● Aim
Present the material as a two-column CSV with the headers rank and name, starting with the line that contains "kingdom: Animalia" and going on through the line that contains "scientific name: Cinnyris mariquensis". Use one row per line, put each value in its own quoted field, and replace any line breaks with spaces.

● Supplied entries
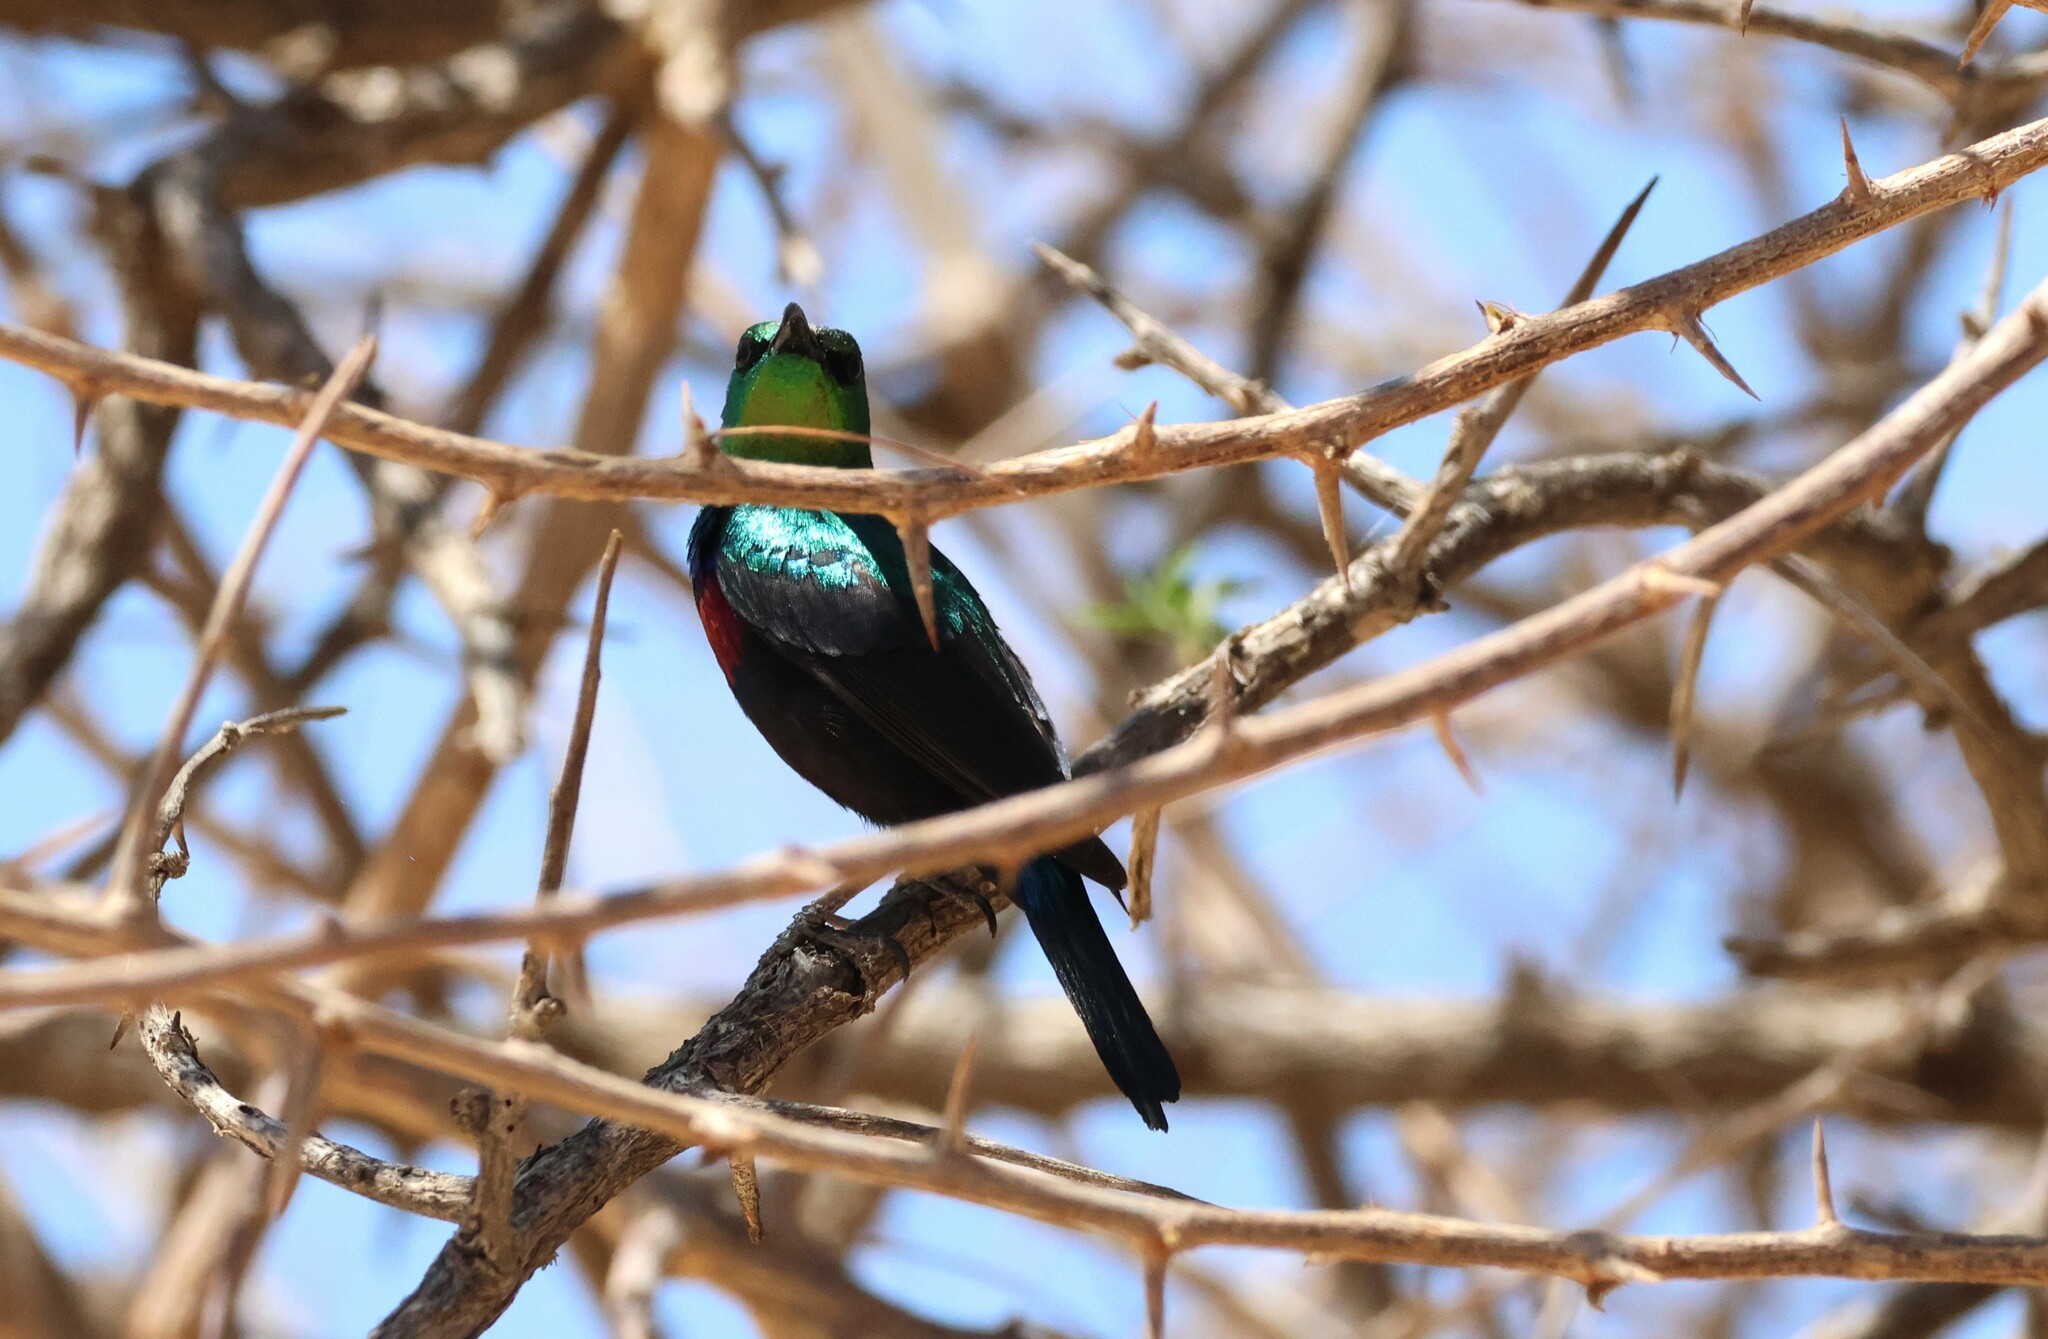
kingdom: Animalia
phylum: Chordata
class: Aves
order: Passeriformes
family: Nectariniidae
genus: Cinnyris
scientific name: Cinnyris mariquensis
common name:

...

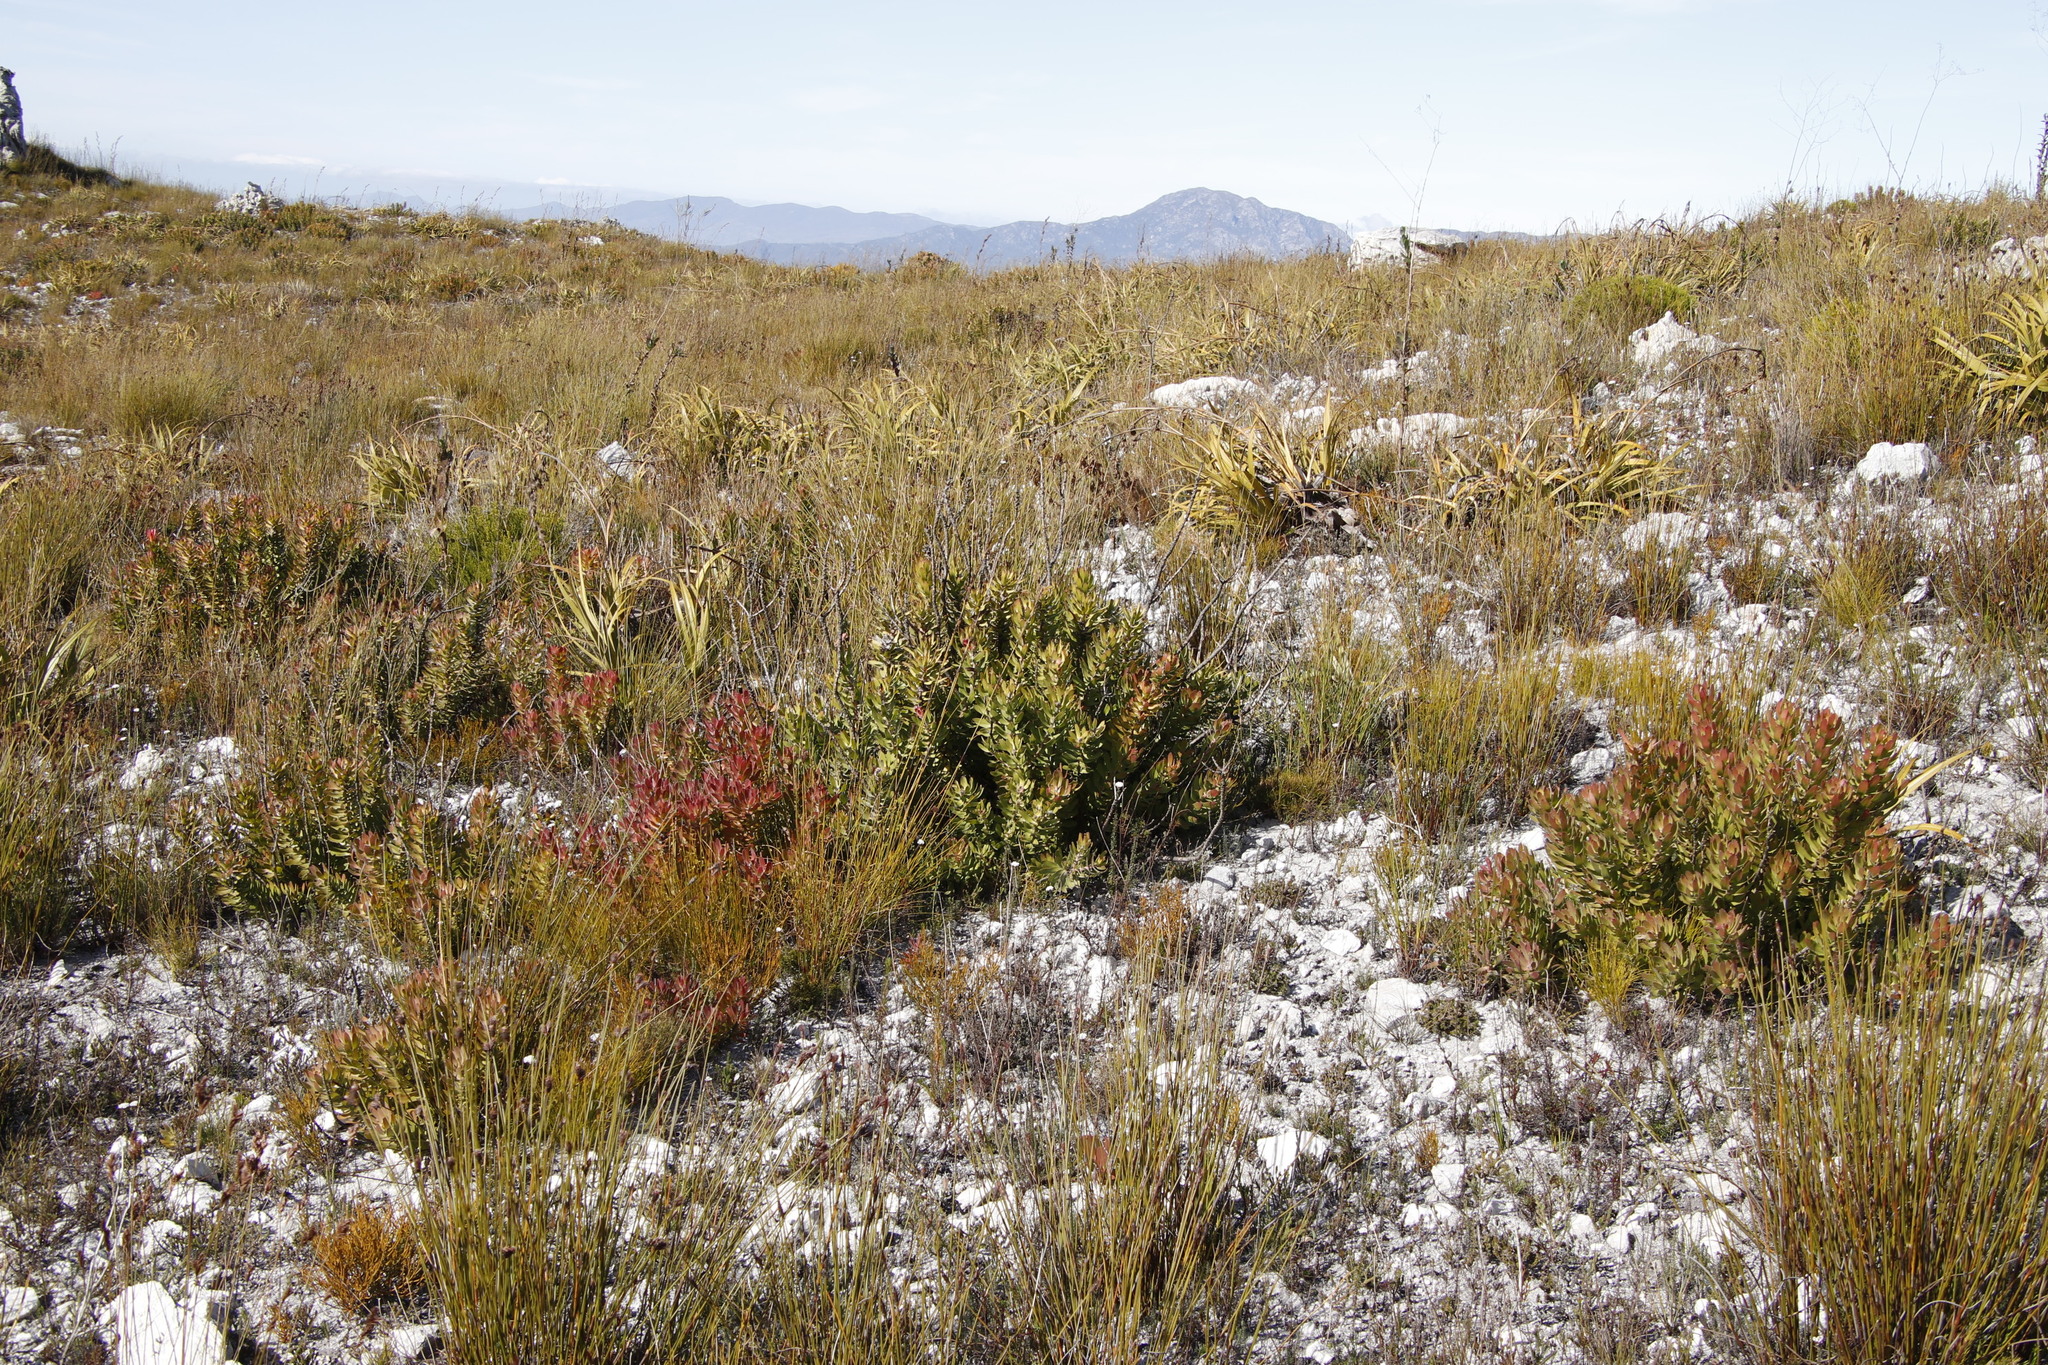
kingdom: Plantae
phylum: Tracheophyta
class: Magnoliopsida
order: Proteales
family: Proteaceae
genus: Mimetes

* * *

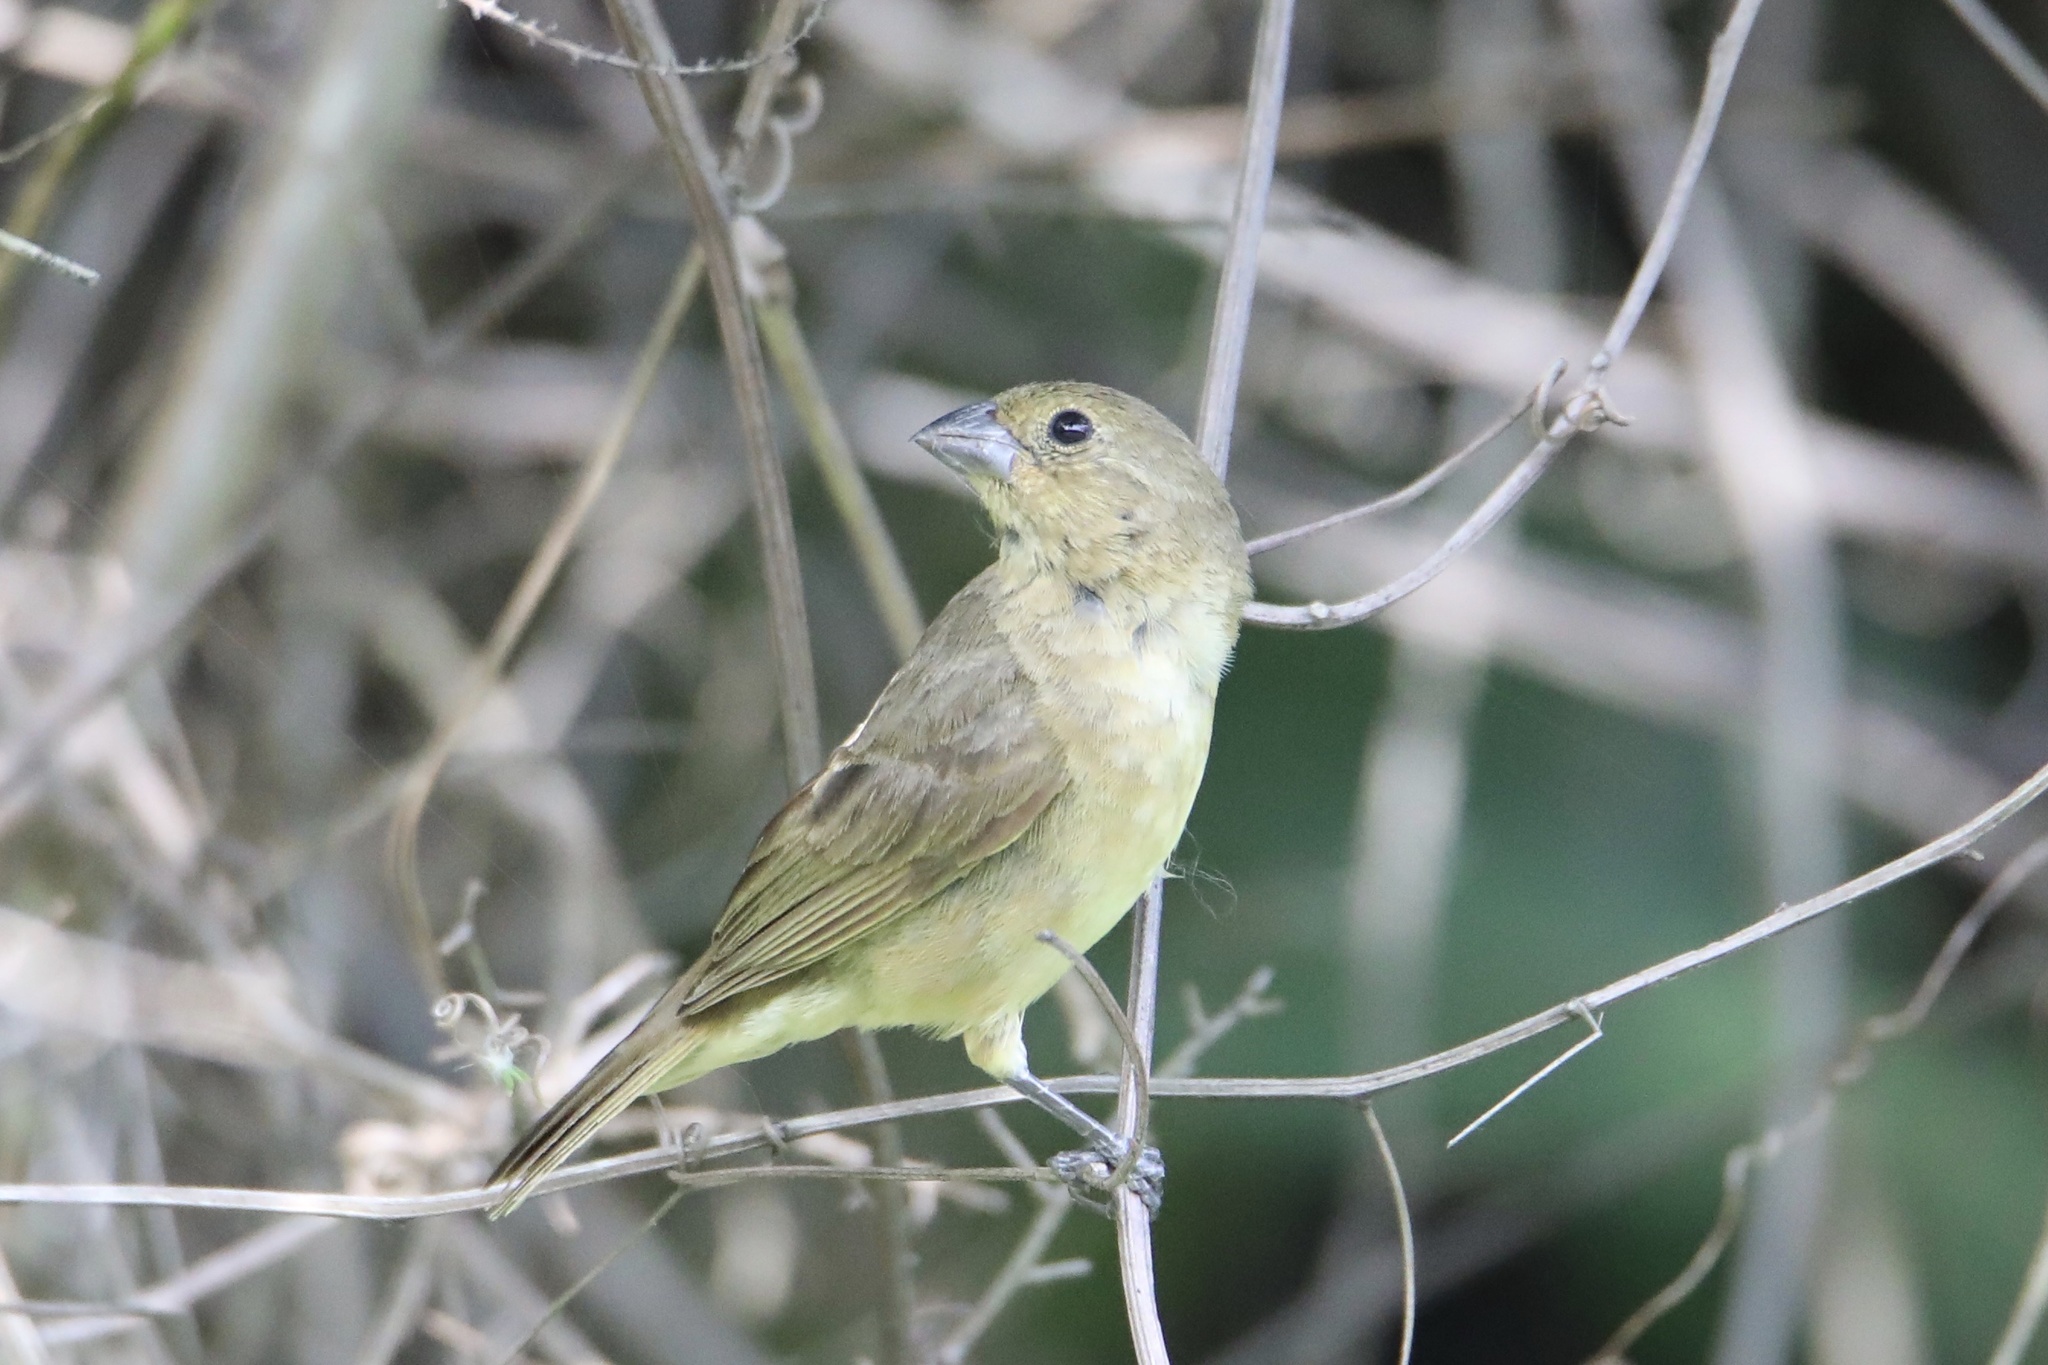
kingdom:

● Reply to the exercise
rank,name
"kingdom:","Animalia"
"phylum:","Chordata"
"class:","Aves"
"order:","Passeriformes"
"family:","Nectariniidae"
"genus:","Cinnyris"
"scientific name:","Cinnyris mariquensis"